* **CHECK YOUR UNDERSTANDING**
a – List every field label that appears under the "Professional wrestling career" heading in the Barry Houston profile.
b – From the Barry Houston profile, extract the passage between "Todd Passmore (born" and "during the mid-1990s.", inclusive.

* **SELECTED TEXT**
== == ==
Barry Houston

Personal information
- Born: August 22, 1970 (age 55) Miami, Florida, U.S.

Professional wrestling career
- Ring name(s): Agony Barry Houston
- Billed height: 6 ft 1 in (1.85 m)
- Billed weight: 210 lb (95 kg)
- Billed from: Texas City, Texas
- Trained by: Dory Funk, Jr.
- Debut: 1994
- Retired: 2003

= Barry Houston =

American professional wrestler

Todd Passmore (born August 22, 1970) is a semi-retired American professional wrestler, known by his ringname Barry Houston, who has competed in North American independent promotions including Music City Wrestling, the National Wrestling Alliance and World Championship Wrestling. He was also part of third incarnation of "The Black Harts" teaming with David Heath in IWA Japan during the mid-1990s.

==Career==
In early 1994, he began appearing in World Championship Wrestling losing to Terry Funk and Bunkhouse Buck in a tag team match with Erik Watts during WCW Worldwide on May 17 and the following week on WCW Saturday Night, teamed with Todd Morton to lose to Pretty Wonderful (Paul Orndorff and Paul Roma) on May 24 after being pinned by Roma. He also lost to Harlem Heat in several matches with Watts, Morton, Brian Armstrong and Buddy Wayne during the next few weeks.
== == ==
* **MATERIAL SUPPLIED**
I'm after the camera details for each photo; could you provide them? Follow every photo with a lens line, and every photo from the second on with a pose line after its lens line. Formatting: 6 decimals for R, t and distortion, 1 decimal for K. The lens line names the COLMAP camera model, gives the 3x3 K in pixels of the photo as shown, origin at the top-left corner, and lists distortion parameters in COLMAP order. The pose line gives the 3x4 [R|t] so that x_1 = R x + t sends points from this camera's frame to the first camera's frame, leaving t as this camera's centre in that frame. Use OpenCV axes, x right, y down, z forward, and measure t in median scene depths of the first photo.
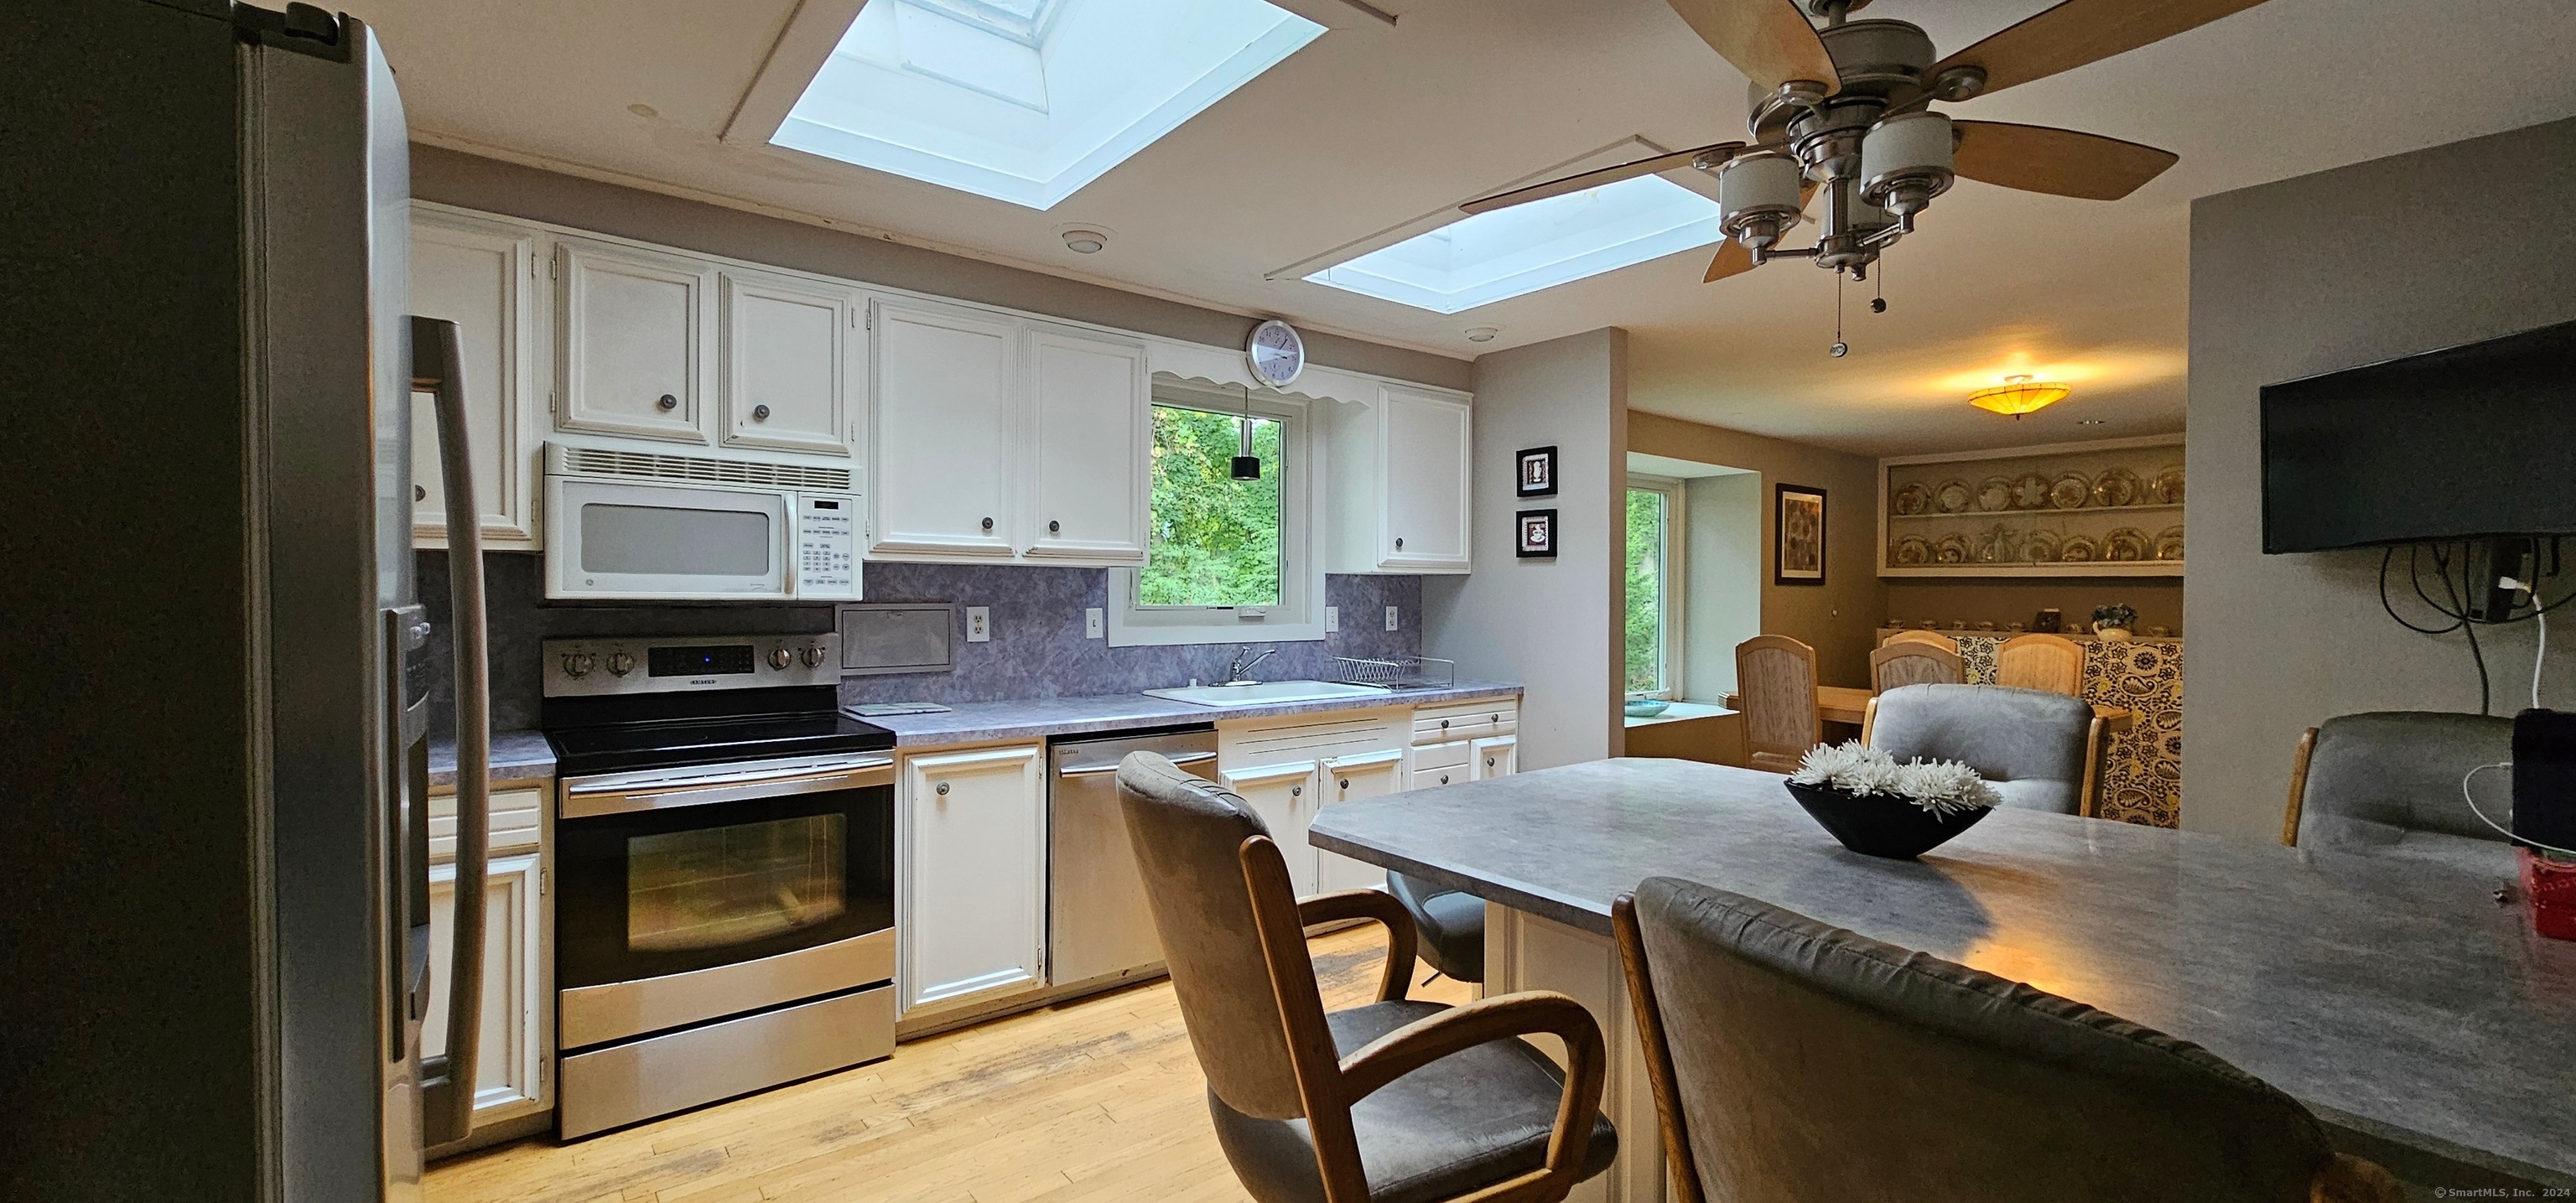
lens RADIAL K [[1043.0, 0, 1316.7], [0, 1043.0, 605.9], [0, 0, 1]] dist [0.000142, -0.000491]
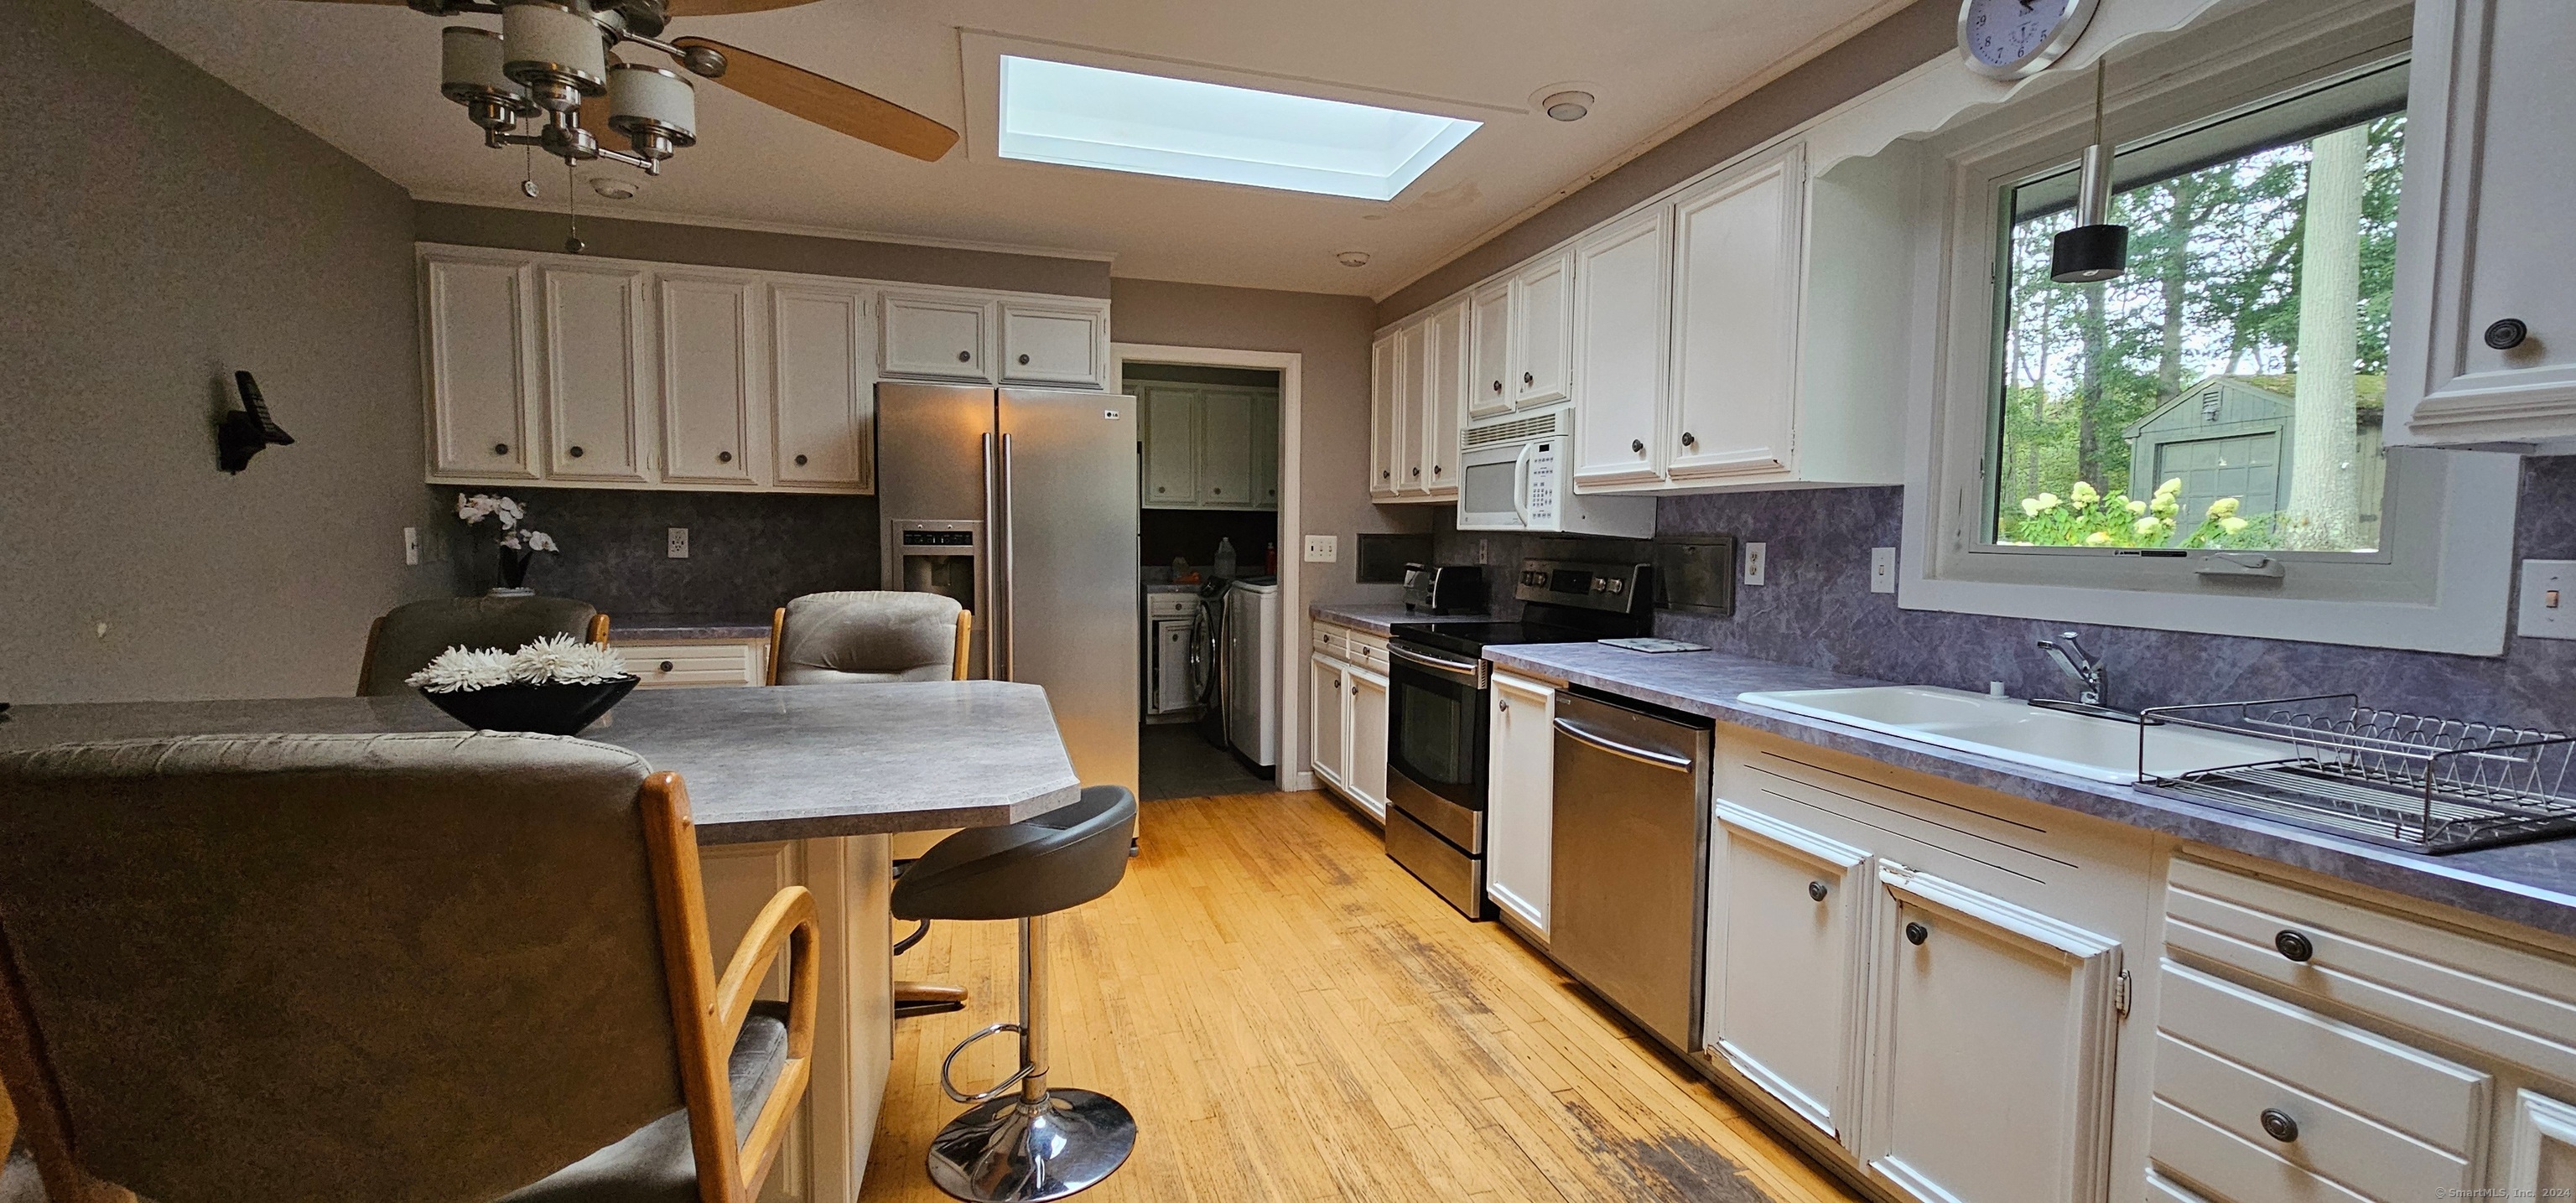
lens RADIAL K [[1043.0, 0, 1316.7], [0, 1043.0, 605.9], [0, 0, 1]] dist [0.000142, -0.000491]
pose [[-0.357020, 0.053041, -0.932589, 0.579415], [-0.027065, 0.997380, 0.067087, 0.005023], [0.933704, 0.049192, -0.354649, 0.983183]]
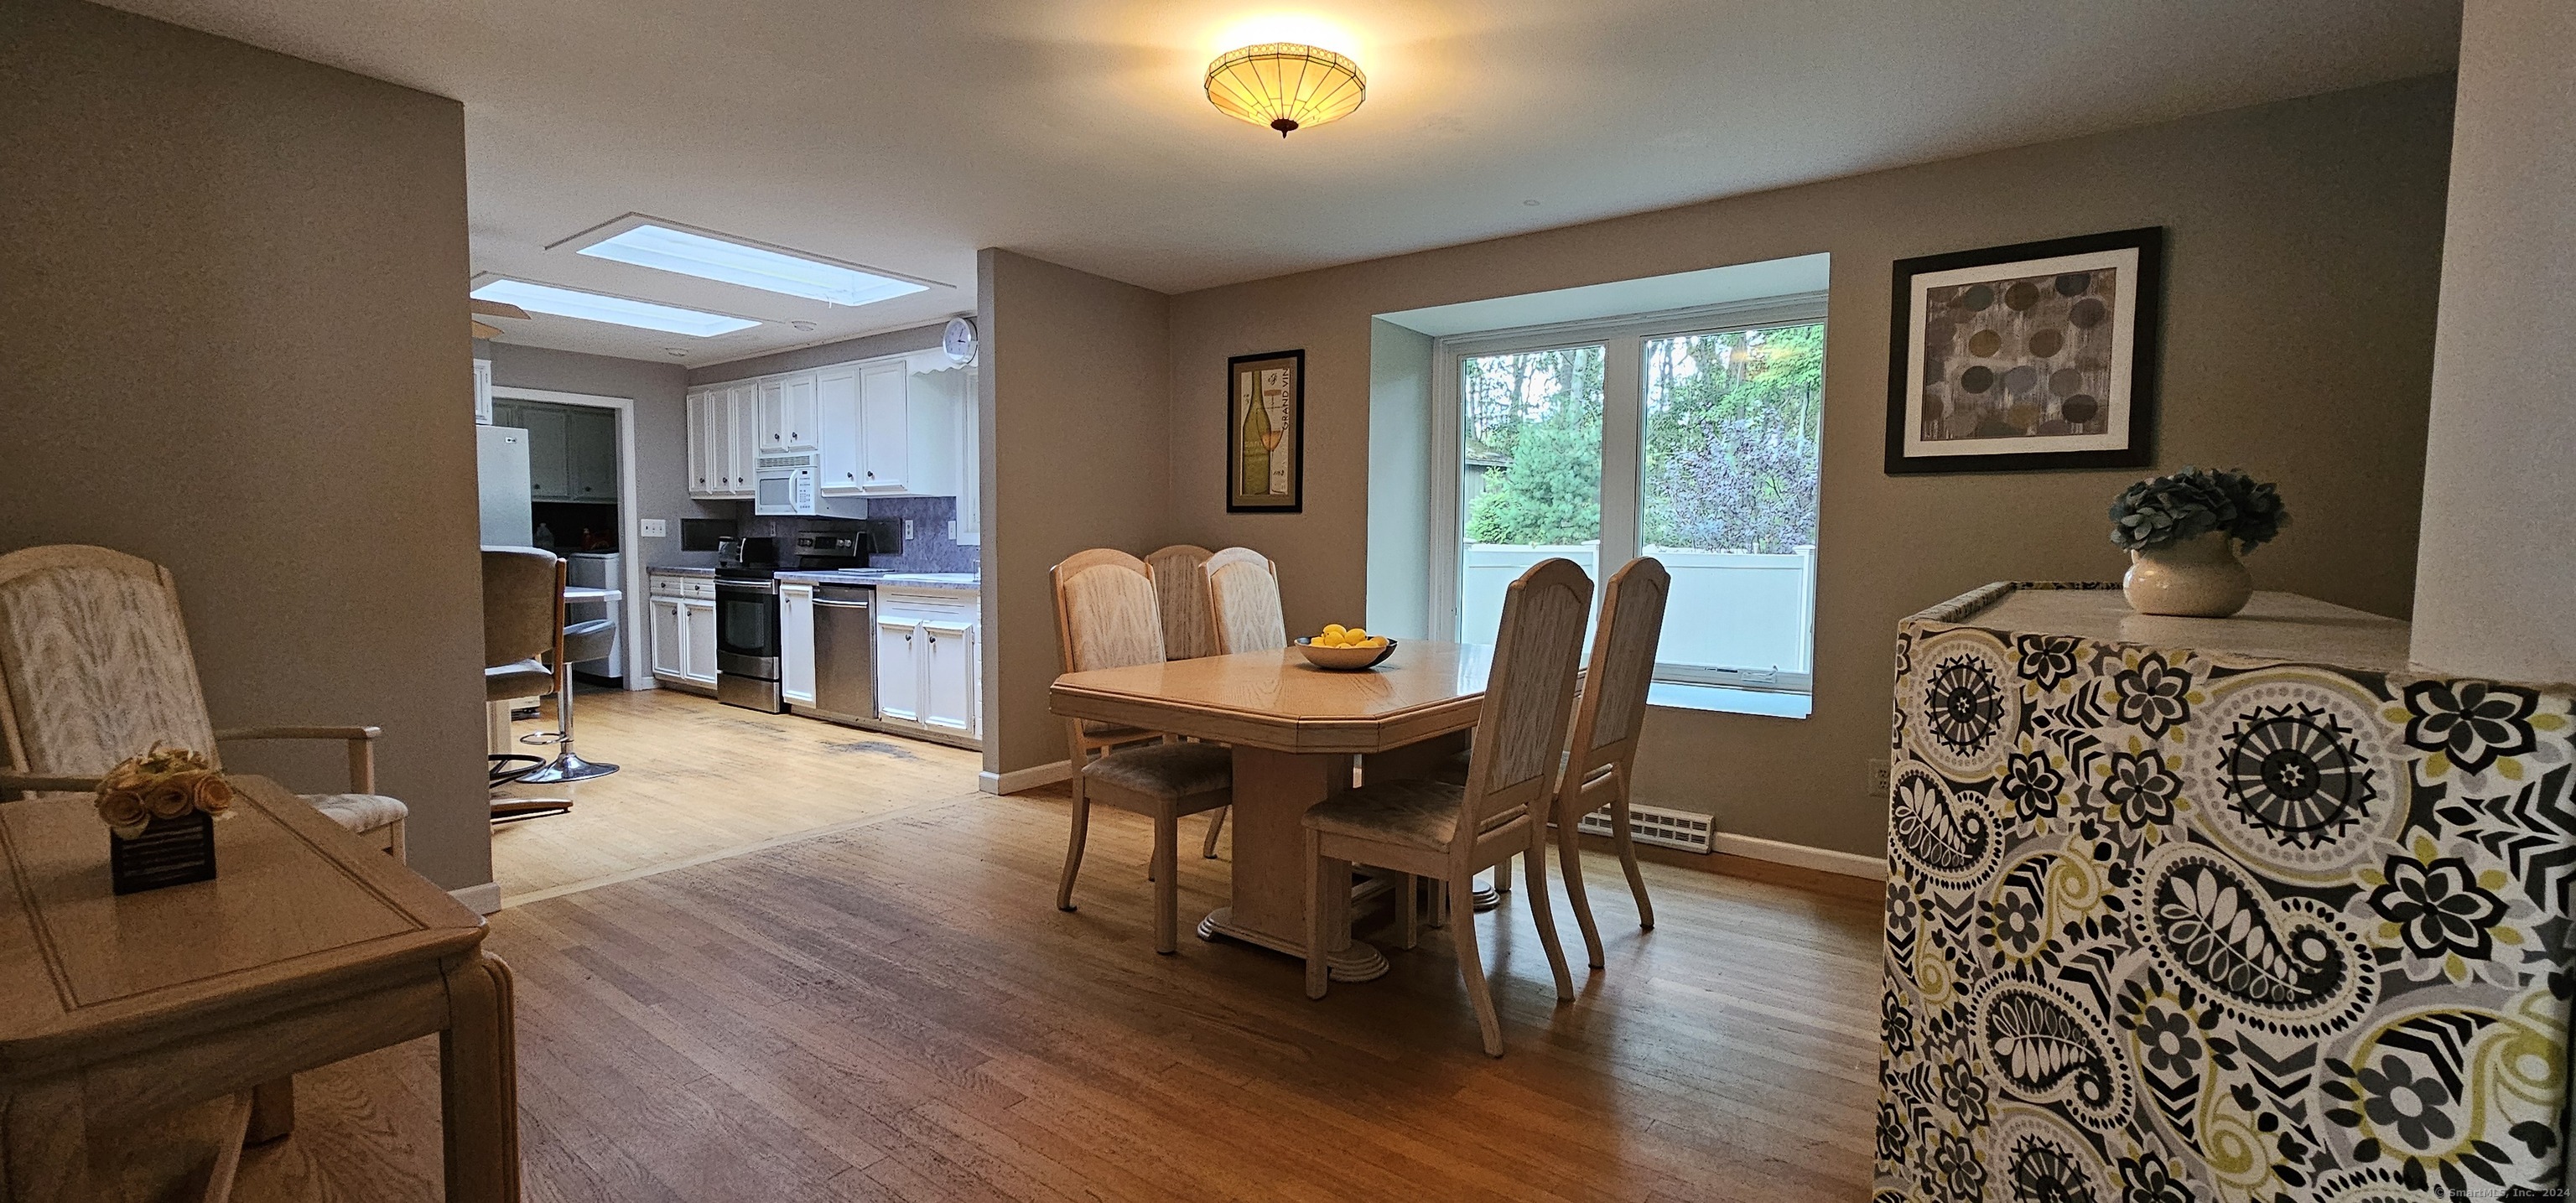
lens RADIAL K [[1043.0, 0, 1316.7], [0, 1043.0, 605.9], [0, 0, 1]] dist [0.000142, -0.000491]
pose [[0.269551, 0.055359, -0.961394, 1.663645], [-0.019685, 0.998454, 0.051974, 0.042776], [0.962785, 0.004915, 0.270224, 1.211166]]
== == ==
* **SOLUTIONS BELOW**
a – Ring name(s), Billed height, Billed weight, Billed from, Trained by, Debut, Retired

b –
Todd Passmore (born August 22, 1970) is a semi-retired American professional wrestler, known by his ringname Barry Houston, who has competed in North American independent promotions including Music City Wrestling, the National Wrestling Alliance and World Championship Wrestling. He was also part of third incarnation of "The Black Harts" teaming with David Heath in IWA Japan during the mid-1990s.